## PROBLEM DETAILS
Go through the material and set down every line without alteration.

## RECORDS SUPPLIED

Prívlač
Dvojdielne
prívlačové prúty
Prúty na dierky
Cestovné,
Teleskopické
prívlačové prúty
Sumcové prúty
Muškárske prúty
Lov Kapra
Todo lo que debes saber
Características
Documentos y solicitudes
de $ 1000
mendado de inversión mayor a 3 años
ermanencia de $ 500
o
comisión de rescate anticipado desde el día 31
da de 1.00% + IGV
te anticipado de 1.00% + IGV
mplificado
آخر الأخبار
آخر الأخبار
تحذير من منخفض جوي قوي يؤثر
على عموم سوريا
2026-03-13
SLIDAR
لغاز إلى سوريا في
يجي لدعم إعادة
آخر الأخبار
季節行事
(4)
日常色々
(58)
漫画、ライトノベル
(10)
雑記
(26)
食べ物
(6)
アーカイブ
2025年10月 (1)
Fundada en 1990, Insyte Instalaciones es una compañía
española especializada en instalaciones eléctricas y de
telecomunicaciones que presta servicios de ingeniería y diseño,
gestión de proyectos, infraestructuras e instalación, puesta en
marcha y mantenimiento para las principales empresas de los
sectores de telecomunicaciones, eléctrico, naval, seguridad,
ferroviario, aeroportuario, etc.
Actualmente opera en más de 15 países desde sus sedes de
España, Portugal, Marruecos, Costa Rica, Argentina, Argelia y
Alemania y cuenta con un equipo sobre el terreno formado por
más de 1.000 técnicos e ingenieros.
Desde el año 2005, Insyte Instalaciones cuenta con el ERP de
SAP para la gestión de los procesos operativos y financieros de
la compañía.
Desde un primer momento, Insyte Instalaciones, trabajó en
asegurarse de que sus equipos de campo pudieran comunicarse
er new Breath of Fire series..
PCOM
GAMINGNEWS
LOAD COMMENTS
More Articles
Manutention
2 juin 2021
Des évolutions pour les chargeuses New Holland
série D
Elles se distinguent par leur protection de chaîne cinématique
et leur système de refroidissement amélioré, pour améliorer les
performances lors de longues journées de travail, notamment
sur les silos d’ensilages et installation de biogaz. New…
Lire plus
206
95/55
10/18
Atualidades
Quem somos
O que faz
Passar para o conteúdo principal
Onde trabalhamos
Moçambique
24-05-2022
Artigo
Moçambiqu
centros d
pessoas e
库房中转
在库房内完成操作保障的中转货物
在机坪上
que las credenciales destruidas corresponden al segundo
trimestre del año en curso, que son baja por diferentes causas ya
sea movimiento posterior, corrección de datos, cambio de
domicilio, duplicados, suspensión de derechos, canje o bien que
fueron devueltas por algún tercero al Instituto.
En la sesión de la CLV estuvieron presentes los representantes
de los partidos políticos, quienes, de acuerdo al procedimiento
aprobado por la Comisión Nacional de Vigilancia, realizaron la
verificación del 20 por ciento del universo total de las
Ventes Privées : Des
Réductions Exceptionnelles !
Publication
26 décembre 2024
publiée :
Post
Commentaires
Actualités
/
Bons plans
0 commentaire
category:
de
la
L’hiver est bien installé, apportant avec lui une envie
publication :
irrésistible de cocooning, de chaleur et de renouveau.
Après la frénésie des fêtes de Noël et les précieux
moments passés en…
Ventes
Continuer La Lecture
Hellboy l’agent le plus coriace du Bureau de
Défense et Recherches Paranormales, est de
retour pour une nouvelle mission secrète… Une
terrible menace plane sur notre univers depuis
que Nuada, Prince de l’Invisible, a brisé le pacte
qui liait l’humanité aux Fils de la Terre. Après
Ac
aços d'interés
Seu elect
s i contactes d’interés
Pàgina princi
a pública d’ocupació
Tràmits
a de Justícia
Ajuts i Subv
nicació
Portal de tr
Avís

## ANSWER TO THE PROBLEM
Prívlač
Dvojdielne
prívlačové prúty
Prúty na dierky
Cestovné,
Teleskopické
prívlačové prúty
Sumcové prúty
Muškárske prúty
Lov Kapra
Todo lo que debes saber
Características
Documentos y solicitudes
de $ 1000
mendado de inversión mayor a 3 años
ermanencia de $ 500
o
comisión de rescate anticipado desde el día 31
da de 1.00% + IGV
te anticipado de 1.00% + IGV
mplificado
آخر الأخبار
آخر الأخبار
تحذير من منخفض جوي قوي يؤثر
على عموم سوريا
2026-03-13
SLIDAR
لغاز إلى سوريا في
يجي لدعم إعادة
آخر الأخبار
季節行事
(4)
日常色々
(58)
漫画、ライトノベル
(10)
雑記
(26)
食べ物
(6)
アーカイブ
2025年10月 (1)
Fundada en 1990, Insyte Instalaciones es una compañía
española especializada en instalaciones eléctricas y de
telecomunicaciones que presta servicios de ingeniería y diseño,
gestión de proyectos, infraestructuras e instalación, puesta en
marcha y mantenimiento para las principales empresas de los
sectores de telecomunicaciones, eléctrico, naval, seguridad,
ferroviario, aeroportuario, etc.
Actualmente opera en más de 15 países desde sus sedes de
España, Portugal, Marruecos, Costa Rica, Argentina, Argelia y
Alemania y cuenta con un equipo sobre el terreno formado por
más de 1.000 técnicos e ingenieros.
Desde el año 2005, Insyte Instalaciones cuenta con el ERP de
SAP para la gestión de los procesos operativos y financieros de
la compañía.
Desde un primer momento, Insyte Instalaciones, trabajó en
asegurarse de que sus equipos de campo pudieran comunicarse
er new Breath of Fire series..
PCOM
GAMINGNEWS
LOAD COMMENTS
More Articles
Manutention
2 juin 2021
Des évolutions pour les chargeuses New Holland
série D
Elles se distinguent par leur protection de chaîne cinématique
et leur système de refroidissement amélioré, pour améliorer les
performances lors de longues journées de travail, notamment
sur les silos d’ensilages et installation de biogaz. New…
Lire plus
206
95/55
10/18
Atualidades
Quem somos
O que faz
Passar para o conteúdo principal
Onde trabalhamos
Moçambique
24-05-2022
Artigo
Moçambiqu
centros d
pessoas e
库房中转
在库房内完成操作保障的中转货物
在机坪上
que las credenciales destruidas corresponden al segundo
trimestre del año en curso, que son baja por diferentes causas ya
sea movimiento posterior, corrección de datos, cambio de
domicilio, duplicados, suspensión de derechos, canje o bien que
fueron devueltas por algún tercero al Instituto.
En la sesión de la CLV estuvieron presentes los representantes
de los partidos políticos, quienes, de acuerdo al procedimiento
aprobado por la Comisión Nacional de Vigilancia, realizaron la
verificación del 20 por ciento del universo total de las
Ventes Privées : Des
Réductions Exceptionnelles !
Publication
26 décembre 2024
publiée :
Post
Commentaires
Actualités
/
Bons plans
0 commentaire
category:
de
la
L’hiver est bien installé, apportant avec lui une envie
publication :
irrésistible de cocooning, de chaleur et de renouveau.
Après la frénésie des fêtes de Noël et les précieux
moments passés en…
Ventes
Continuer La Lecture
Hellboy l’agent le plus coriace du Bureau de
Défense et Recherches Paranormales, est de
retour pour une nouvelle mission secrète… Une
terrible menace plane sur notre univers depuis
que Nuada, Prince de l’Invisible, a brisé le pacte
qui liait l’humanité aux Fils de la Terre. Après
Ac
aços d'interés
Seu elect
s i contactes d’interés
Pàgina princi
a pública d’ocupació
Tràmits
a de Justícia
Ajuts i Subv
nicació
Portal de tr
Avís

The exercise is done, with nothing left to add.